Auditing Network System Assets

Auditing system assets is a structured process that verifies whether security policies and procedures are being implemented effectively across an organisation’s technology environment. By examining both hardware and software assets, audits provide assurance that controls align with organisational requirements, compliance obligations, and industry best practices.

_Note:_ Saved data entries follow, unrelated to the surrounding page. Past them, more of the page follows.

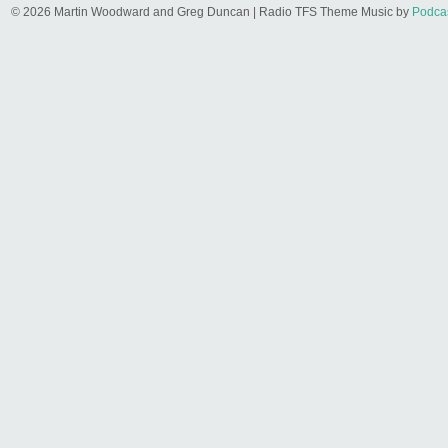
© 2026 Martin Woodward and Greg Duncan | Radio TFS Theme Music by
Podca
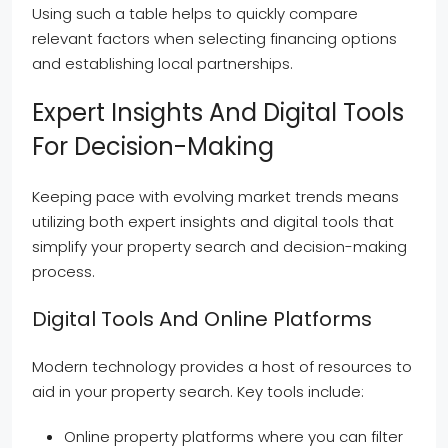
Using such a table helps to quickly compare
relevant factors when selecting financing options
and establishing local partnerships.
Expert Insights And Digital Tools
For Decision-Making
Keeping pace with evolving market trends means
utilizing both expert insights and digital tools that
simplify your property search and decision-making
process.
Digital Tools And Online Platforms
Modern technology provides a host of resources to
aid in your property search. Key tools include:
Online property platforms where you can filter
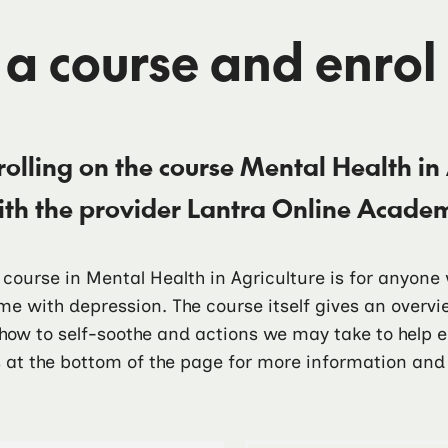
 a course and enrol
rolling on the course
Mental Health in 
ith the provider
Lantra Online Acade
t course in Mental Health in Agriculture is for anyon
me with depression. The course itself gives an over
 how to self-soothe and actions we may take to help
 at the bottom of the page for more information and 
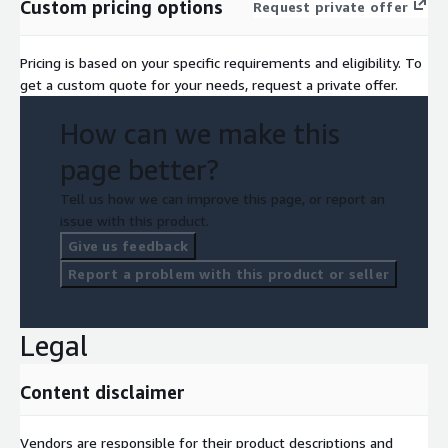
Custom pricing options
Request private offer
Pricing is based on your specific requirements and eligibility. To
get a custom quote for your needs, request a private offer.
How can we make this
page better?
Tell us how we can improve this page, or report an
issue with this product.
Give us feedback
Report a problem with this product or seller
Legal
Content disclaimer
Vendors are responsible for their product descriptions and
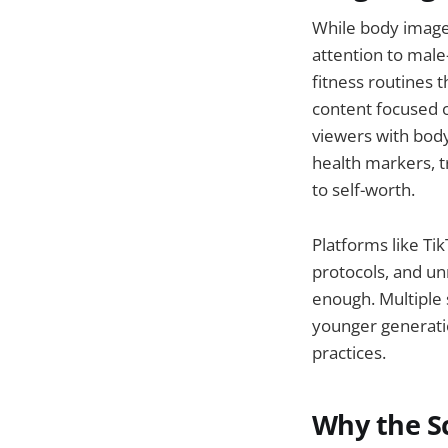
While body image
attention to male
fitness routines 
content focused o
viewers with bod
health markers, t
to self-worth.
Platforms like Tik
protocols, and un
enough. Multiple 
younger generatio
practices.
Why the Sc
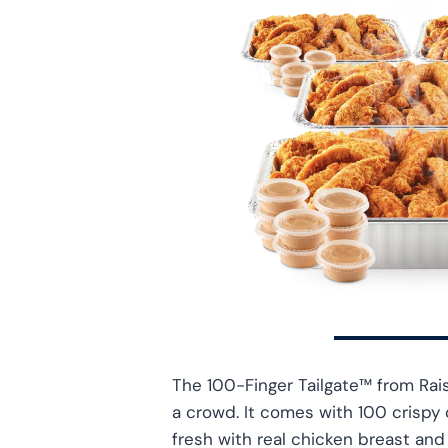
The 100-Finger Tailgate™ from Rais
a crowd. It comes with 100 crispy
fresh with real chicken breast an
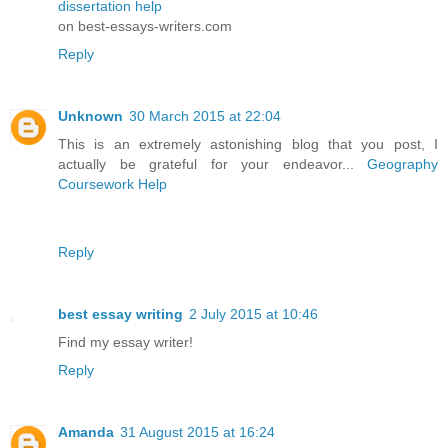
dissertation help
on best-essays-writers.com
Reply
Unknown
30 March 2015 at 22:04
This is an extremely astonishing blog that you post, I
actually be grateful for your endeavor...
Geography
Coursework Help
Reply
best essay writing
2 July 2015 at 10:46
Find my essay writer!
Reply
Amanda
31 August 2015 at 16:24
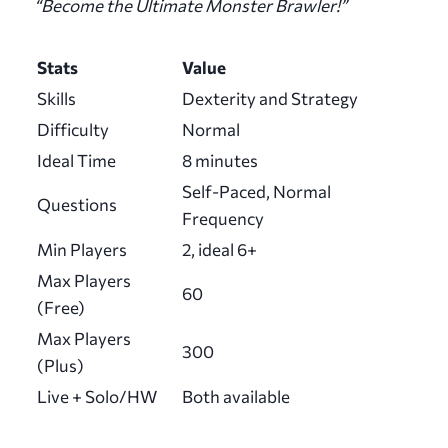
“Become the Ultimate Monster Brawler!”
Stats
Value
Skills
Dexterity and Strategy
Difficulty
Normal
Ideal Time
8 minutes
Self-Paced, Normal
Questions
Frequency
Min Players
2, ideal 6+
Max Players
60
(Free)
Max Players
300
(Plus)
Live + Solo/HW
Both available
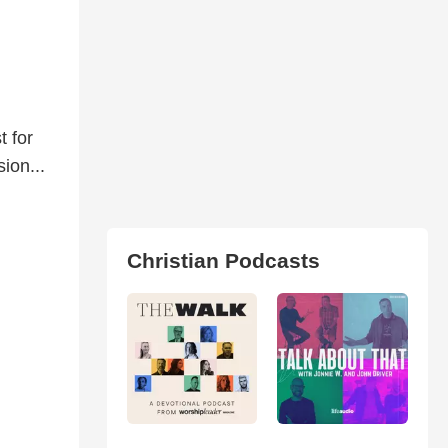
t for
ion...
Christian Podcasts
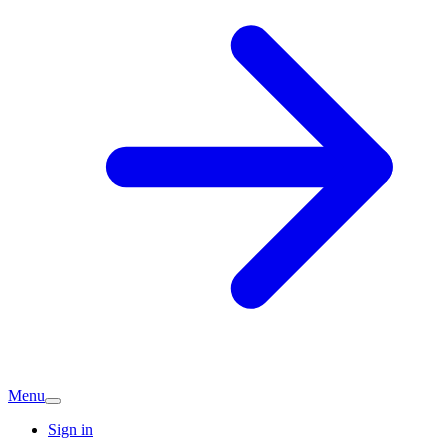
Menu
Sign in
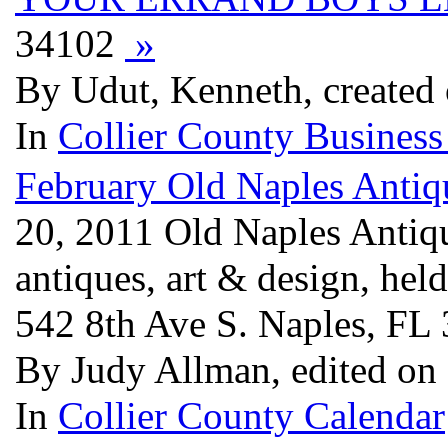
34102
»
By Udut, Kenneth, created
In
Collier County Business
February Old Naples Antiq
20, 2011 Old Naples Antiq
antiques, art & design, hel
542 8th Ave S. Naples, FL
By Judy Allman, edited on
In
Collier County Calendar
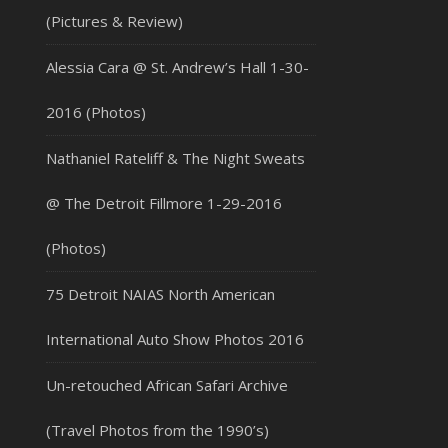
(Pictures & Review)
Alessia Cara @ St. Andrew’s Hall 1-30-
2016 (Photos)
Nathaniel Rateliff & The Night Sweats
@ The Detroit Fillmore 1-29-2016
(Photos)
75 Detroit NAIAS North American
International Auto Show Photos 2016
Un-retouched African Safari Archive
(Travel Photos from the 1990’s)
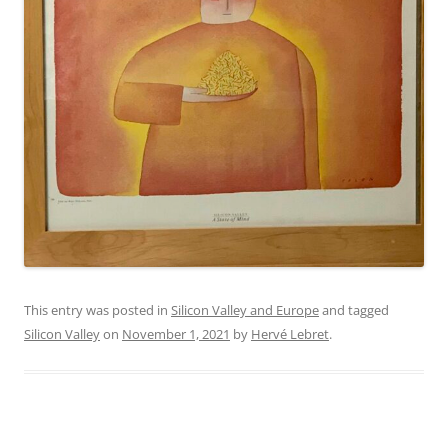
This entry was posted in
Silicon Valley and Europe
and tagged
Silicon Valley
on
November 1, 2021
by
Hervé Lebret
.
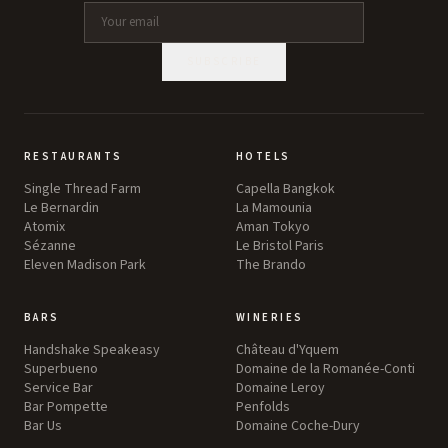
SUBSCRIBE
RESTAURANTS
HOTELS
Single Thread Farm
Capella Bangkok
Le Bernardin
La Mamounia
Atomix
Aman Tokyo
Sézanne
Le Bristol Paris
Eleven Madison Park
The Brando
BARS
WINERIES
Handshake Speakeasy
Château d'Yquem
Superbueno
Domaine de la Romanée-Conti
Service Bar
Domaine Leroy
Bar Pompette
Penfolds
Bar Us
Domaine Coche-Dury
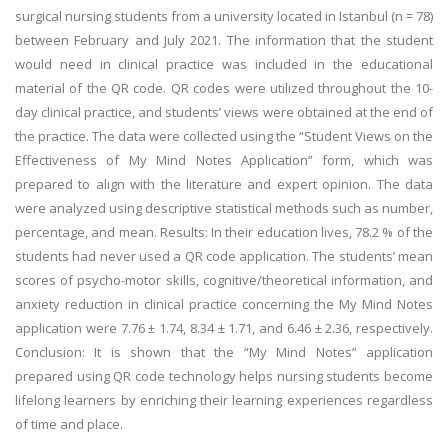
surgical nursing students from a university located in Istanbul (n = 78)
between February and July 2021. The information that the student
would need in clinical practice was included in the educational
material of the QR code. QR codes were utilized throughout the 10-
day clinical practice, and students’ views were obtained at the end of
the practice. The data were collected using the “Student Views on the
Effectiveness of My Mind Notes Application” form, which was
prepared to align with the literature and expert opinion. The data
were analyzed using descriptive statistical methods such as number,
percentage, and mean. Results: In their education lives, 78.2 % of the
students had never used a QR code application. The students’ mean
scores of psycho-motor skills, cognitive/theoretical information, and
anxiety reduction in clinical practice concerning the My Mind Notes
application were 7.76 ± 1.74, 8.34 ± 1.71, and 6.46 ± 2.36, respectively.
Conclusion: It is shown that the “My Mind Notes” application
prepared using QR code technology helps nursing students become
lifelong learners by enriching their learning experiences regardless
of time and place.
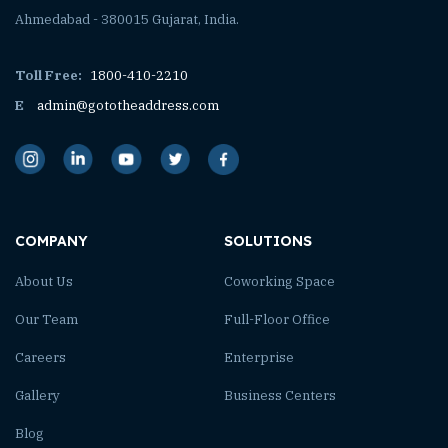
Ahmedabad - 380015 Gujarat, India.
Toll Free:
1800-410-2210
E
admin@gototheaddress.com
COMPANY
SOLUTIONS
About Us
Coworking Space
Our Team
Full-Floor Office
Careers
Enterprise
Gallery
Business Centers
Blog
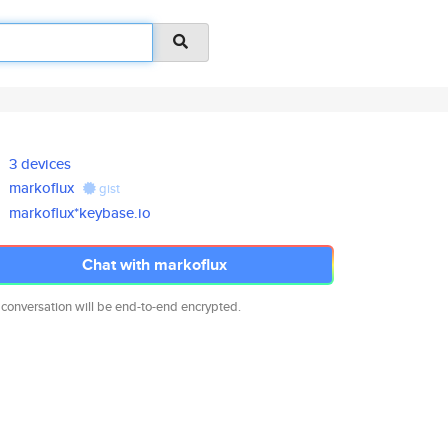
3 devices
markoflux
gist
markoflux*keybase.io
Chat with markoflux
 conversation will be end-to-end encrypted.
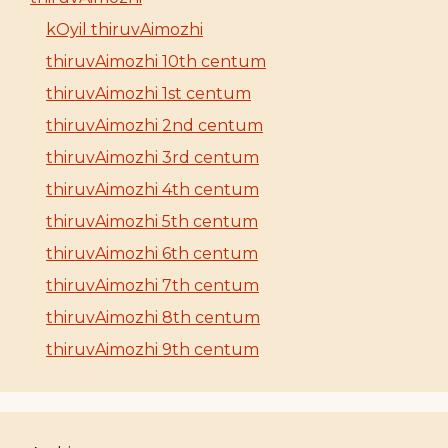
kOyil thiruvAimozhi
thiruvAimozhi 10th centum
thiruvAimozhi 1st centum
thiruvAimozhi 2nd centum
thiruvAimozhi 3rd centum
thiruvAimozhi 4th centum
thiruvAimozhi 5th centum
thiruvAimozhi 6th centum
thiruvAimozhi 7th centum
thiruvAimozhi 8th centum
thiruvAimozhi 9th centum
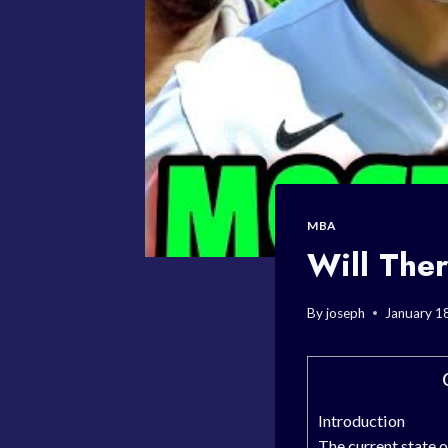
MBA
Will The
By
joseph
January 1
Introduction
The current state 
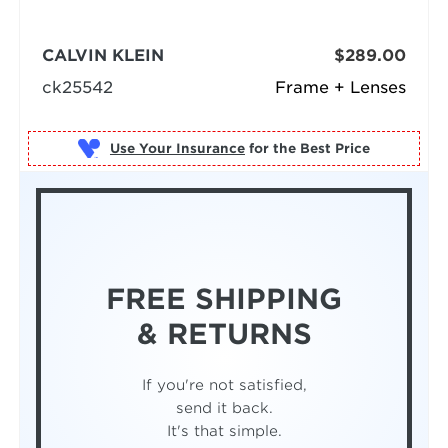
CALVIN KLEIN
$289.00
ck25542
Frame + Lenses
Use Your Insurance
FREE SHIPPING
& RETURNS
If you're not satisfied,
send it back.
It's that simple.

Purpose of System Asset Audits

System audits are not one-off inspections, but part of a recurring governance cycle. They are designed to:

  • Establish a Baseline: Define the organisation’s current security posture against which future changes can be evaluated.
  • Identify Vulnerabilities: Expose weaknesses in systems, configurations, or processes that could be exploited.
  • Ensure Compliance: Confirm that systems adhere to internal policies (such as patch management and access control) and meet external standards or regulatory requirements.
  • Evaluate Effectiveness: Assess whether existing technical and administrative controls perform as intended and deliver expected protections.
Note

Successful audits not only include the physical infrastructure but also the software environment running on those systems.

Hardware Asset Audit

This audit focuses on the identifying the physical components of the network, including servers, workstations, routers, switches, and other devices. This includes a focus on:

  • Inventory Verification: Reconciling actual hardware against official inventories to ensure no unmanaged or rogue assets exist.
  • Physical Security: Reviewing protections for critical system locations (server rooms, network closets), including access restrictions, CCTV, and secure storage.
  • Configuration Review: Confirming secure settings such as BIOS passwords, disabled unused ports, and locked hardware management interfaces.
  • Lifecycle and Supportability: Identifying hardware that is end-of-life or unsupported, as these assets no longer receive security or firmware updates and may create risk.

Software Asset Audit

This identifies the software installed on all systems, from the operating system to individual applications. This is a crucial step as outdated or unauthorised software can be an entry point for attackers. This include:

  • Software Inventory: Establishing a full catalogue of installed applications and detecting unauthorised or unsanctioned applications (“shadow IT”).
  • Patch Management: Ensuring operating systems, applications, and firmware are kept current in accordance with the organisation’s patching policy.
  • Protective Software: Verifying that antivirus, anti-malware, and endpoint detection tools are active, updated, and centrally managed.
  • Licensing Compliance: Confirming that licensing terms are respected to avoid both legal and operational risks from unsupported or unauthorized deployments.

Documenting Findings

Once the audit is complete, the findings must be documented in a clear and concise manner. This documentation should be prepared according to organisational procedures and then lodged with the required personnel. The audit process formally concludes with structured reporting and accountability measures:

  • Documentation: Findings should present vulnerabilities, control gaps, and non-compliant assets alongside recommended remediation actions. Reports should be technical enough for IT teams but clear enough for senior managers or auditors to understand.
  • Reporting and Review: Reports are submitted to the appropriate roles in the organisation (security manager, governance committee, or senior management), ensuring that actions are prioritised, assigned, and tracked to completion.
  • Follow-Up Actions: Corrective work should feed into risk registers, action plans, and the ongoing monitoring processes to ensure continuous improvement.

Network and System asset auditing strengthens both organisational resilience and policy enforcement. By reviewing hardware and software against organisational standards, identifying vulnerabilities, and ensuring documentation, audits support policy frameworks with measurable assurance activities. Regular, detailed audits (and registrars) are a governance requirement and an operational necessity for maintaining a secure organisational environment.